Una emorragia che, in dieci anni, coinvolgerà 80.676 camici bianchi. Con un primo grave effetto: in 5 anni 14 milioni di italiani rimarranno senza medico di base.
 
A lanciare l’allarme sono la Federazione medici di medicina generale (Fimmg) ed il sindacato dei medici dirigenti Anaao.
L'anno «nero», che registrerà il picco delle uscite, sarà per i medici di famiglia proprio il 2022: solo in quell'anno ne andranno in pensione 3.902.
Sicilia, Lombardia, Campania e Lazio saranno le regioni che registreranno, sia nel breve sia nel lungo periodo, le maggiori sofferenze.
Quanto ai medici del Servizio sanitario nazionale, la situazione non si prospetta migliore: nei prossimi 10 anni ne verranno a mancare per pensionamento 47.284.
Per la nostra regione le prospettive non sono rosee: nel giro di 3 anni andranno in pensione 193 medici mentre tra dieci anni avremo più di 1.000 medici in meno.
 
La situazione è ancora più grave se pensiamo che, come evidenzia il vice segretario Anaao Carlo Palermo, l'attuale sistema delle scuole di specializzazione in medicina non garantirà un numero sufficiente di specialisti per il prossimo futuro: oggi, infatti, i posti disponibili per le scuole di specializzazione sono complessivamente circa 6.500 l'anno, ma secondo le stime del sindacato dei medici ne sarebbero necessari almeno 8.500.
A mancare nelle corsie saranno alcune categorie di medici, a ben vedere quelle che riguardano i pazienti più fragili purtroppo, mancheranno all’appello soprattutto pediatri, chirurghi, ginecologi e cardiologi.
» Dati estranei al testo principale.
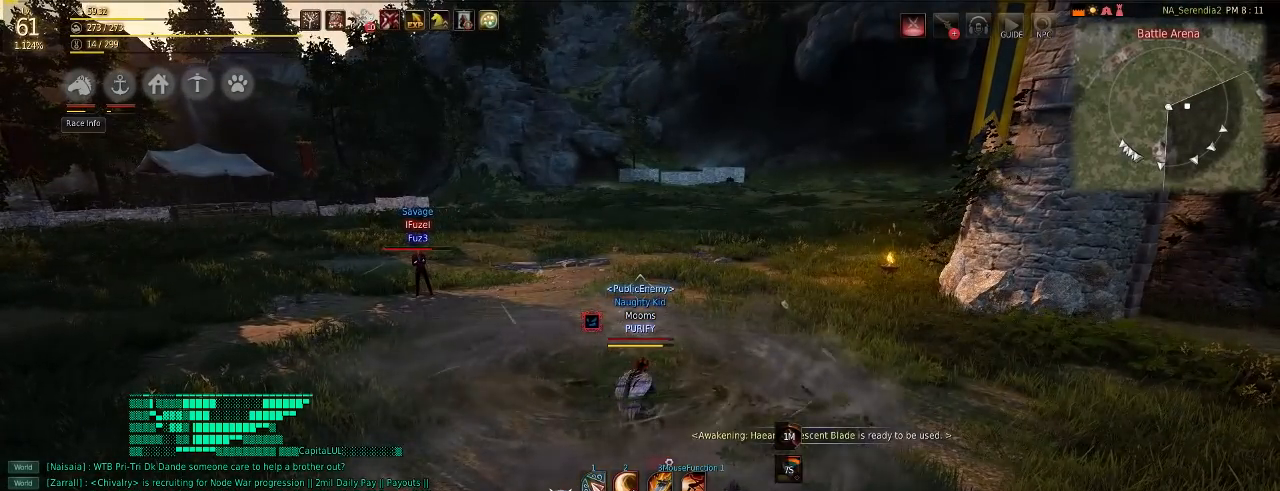
{"keys": [], "mouse": [], "events": []}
Il problema maggiore dunque è che alle uscite non corrisponderanno altrettante entrate: una situazione che in Italia si è vista più volte, l’esempio più lampante è quello della scuola dove i professori invecchiano sempre di più mentre i giovani faticano ad andare oltre i contratti precari.
 
Fare quindi un calcolo di quanti potranno essere i nuovi medici assunti a fronte delle uscite è molto difficile: da un lato infatti c’è l’annosa questione dei bandi pubblici, che non si sa quando e come verranno aperti, senza dimenticare che in varie regioni è ancora in atto il blocco del turn-over parziale o totale.
Ed il prezzo di tale situazione lo pagheranno innanzitutto i cittadini: nei prossimi 5-8 anni, i pensionamenti priveranno 14 milioni di italiani della figura del medico di famiglia.
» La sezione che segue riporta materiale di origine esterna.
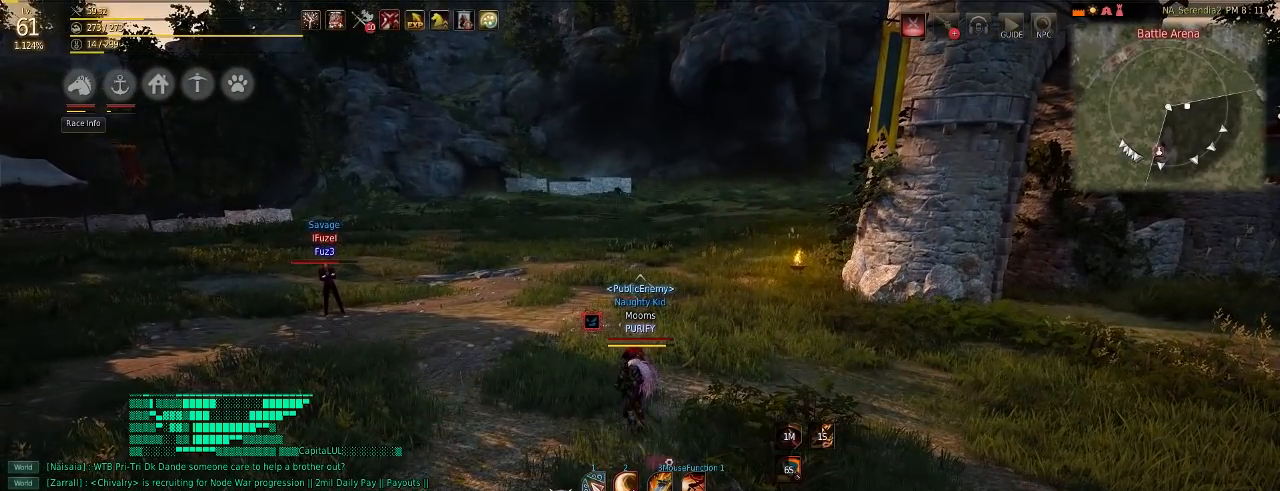
{"keys": [], "mouse": [], "events": []}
Insomma, un Paese che invecchia sempre di più e che quindi ha sempre maggiore bisogno di cure si appresta a diventare un Paese senza medici.
In tempo di elezioni c’è da chiedersi come mai nessuna forza politica che aspira a governare si impegni sul tema dell'assistenza medica locale.
La carenza di medici interessa infatti tutte le Regioni, con il paradosso che se, e quando, riapriranno i concorsi, mancheranno i medici da assumere perché i giovani laureati saranno scappati all'estero.
 
Per parlare di questa situazione, che appare allarmante ma della quale nessuno sembra occuparsi, abbiamo intervistato il dottor Marco Ioppi, presidente dell’ordine dei medici del Trentino Alto-Adige e tra i primi, insieme al dottor La Torre del sindacato ANAAO del Trentino, a lanciare l’allarme.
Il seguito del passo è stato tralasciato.